# TASK TO COMPLETE:
Write out the text read from the pages exactly, from the line with "İzmir Karşıyaka Boya Badana Ustası" up to and including the line with "İzmir Çiğli Boya Badana Ustası".

# GIVEN DATA:
• • • • • • •

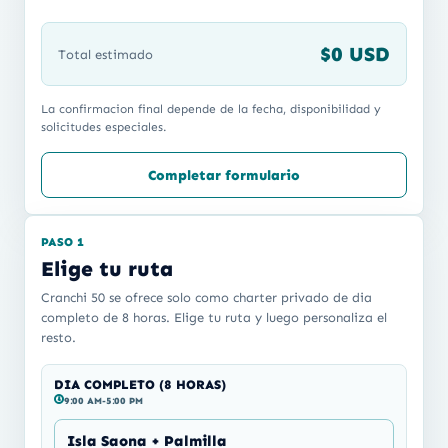
$0 USD
Total estimado
La confirmacion final depende de la fecha, disponibilidad y
solicitudes especiales.
Completar formulario
PASO 1
Elige tu ruta
Cranchi 50 se ofrece solo como charter privado de dia
completo de 8 horas. Elige tu ruta y luego personaliza el
resto.
DIA COMPLETO (8 HORAS)
9:00 AM-5:00 PM
Isla Saona + Palmilla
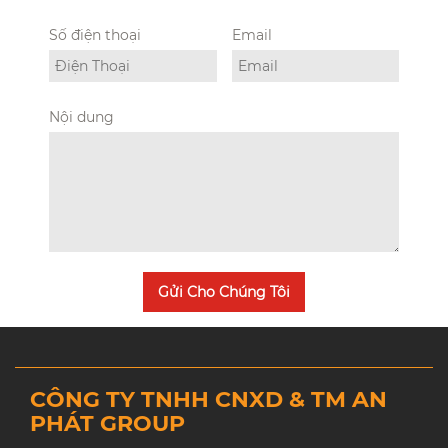
Số điện thoại
Email
Nội dung
Gửi Cho Chúng Tôi
CÔNG TY TNHH CNXD & TM AN
PHÁT GROUP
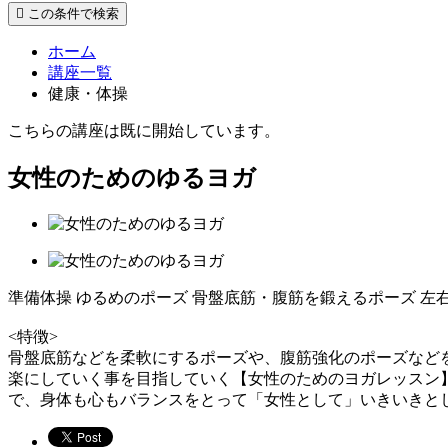
この条件で検索
ホーム
講座一覧
健康・体操
こちらの講座は既に開始しています。
女性のためのゆるヨガ
準備体操 ゆるめのポーズ 骨盤底筋・腹筋を鍛えるポーズ 左
<特徴>
骨盤底筋などを柔軟にするポーズや、腹筋強化のポーズなど
楽にしていく事を目指していく【女性のためのヨガレッスン
で、身体も心もバランスをとって「女性として」いきいきと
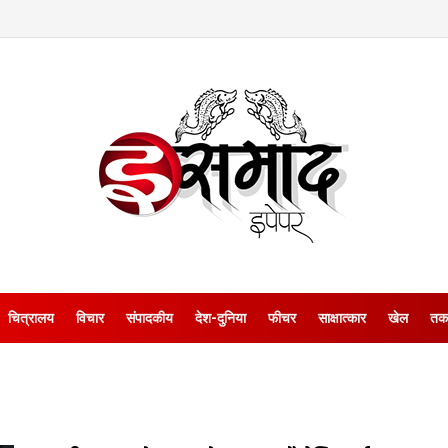
चित्रालय
विचार
संपादकीय
देश-दुनिया
फीचर
साक्षात्‍कार
खेल
तक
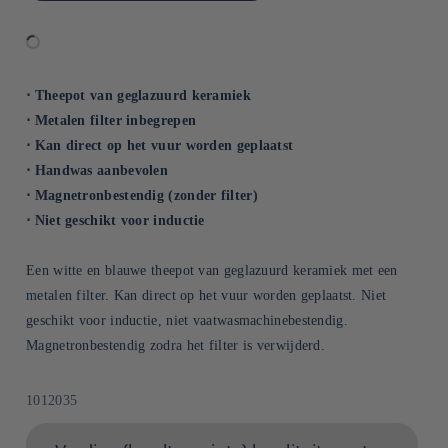
⋅ Theepot van geglazuurd keramiek
⋅ Metalen filter inbegrepen
⋅ Kan direct op het vuur worden geplaatst
⋅ Handwas aanbevolen
⋅ Magnetronbestendig (zonder filter)
⋅ Niet geschikt voor inductie
Een witte en blauwe theepot van geglazuurd keramiek met een
metalen filter. Kan direct op het vuur worden geplaatst. Niet
geschikt voor inductie, niet vaatwasmachinebestendig.
Magnetronbestendig zodra het filter is verwijderd.
SKU:
1012035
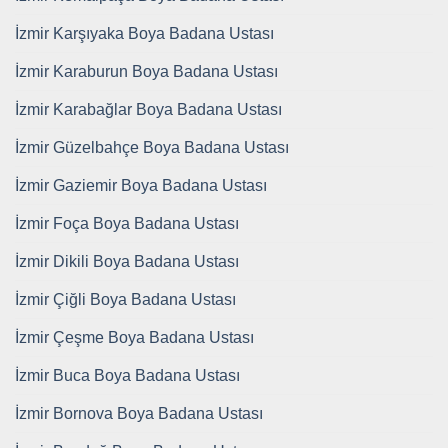
İzmir Karşıyaka Boya Badana Ustası
İzmir Karaburun Boya Badana Ustası
İzmir Karabağlar Boya Badana Ustası
İzmir Güzelbahçe Boya Badana Ustası
İzmir Gaziemir Boya Badana Ustası
İzmir Foça Boya Badana Ustası
İzmir Dikili Boya Badana Ustası
İzmir Çiğli Boya Badana Ustası
İzmir Çeşme Boya Badana Ustası
İzmir Buca Boya Badana Ustası
İzmir Bornova Boya Badana Ustası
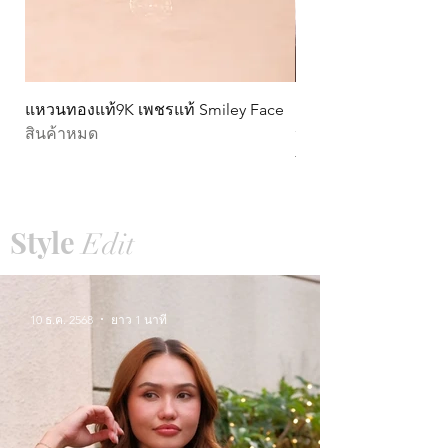
แหวนทองแท้9K เพชรแท้ Smiley Face
ต่างหูทองแท้ 9k Circ
สินค้าหมด
หมุน)
ราคา
THB 15,990.00
Style
Edit
10 ธ.ค. 2568
ยาว 1 นาที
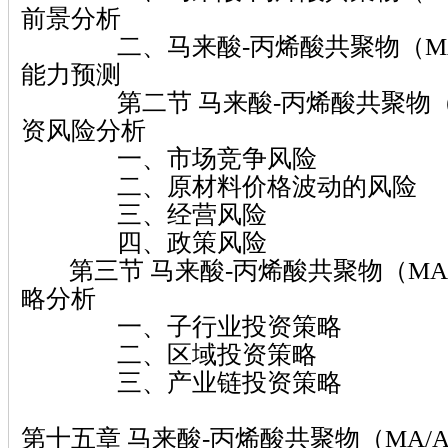
前景分析
二、马来酸-丙烯酸共聚物（MA/
能力预测
第二节 马来酸-丙烯酸共聚物（M
资风险分析
一、市场竞争风险
二、原材料价格波动的风险
三、经营风险
四、政策风险
第三节 马来酸-丙烯酸共聚物（MA
略分析
一、子行业投资策略
二、区域投资策略
三、产业链投资策略
第十五章 马来酸-丙烯酸共聚物（MA/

• • • • • • •

# TASK OUTPUT:
İzmir Karşıyaka Boya Badana Ustası
İzmir Karaburun Boya Badana Ustası
İzmir Karabağlar Boya Badana Ustası
İzmir Güzelbahçe Boya Badana Ustası
İzmir Gaziemir Boya Badana Ustası
İzmir Foça Boya Badana Ustası
İzmir Dikili Boya Badana Ustası
İzmir Çiğli Boya Badana Ustası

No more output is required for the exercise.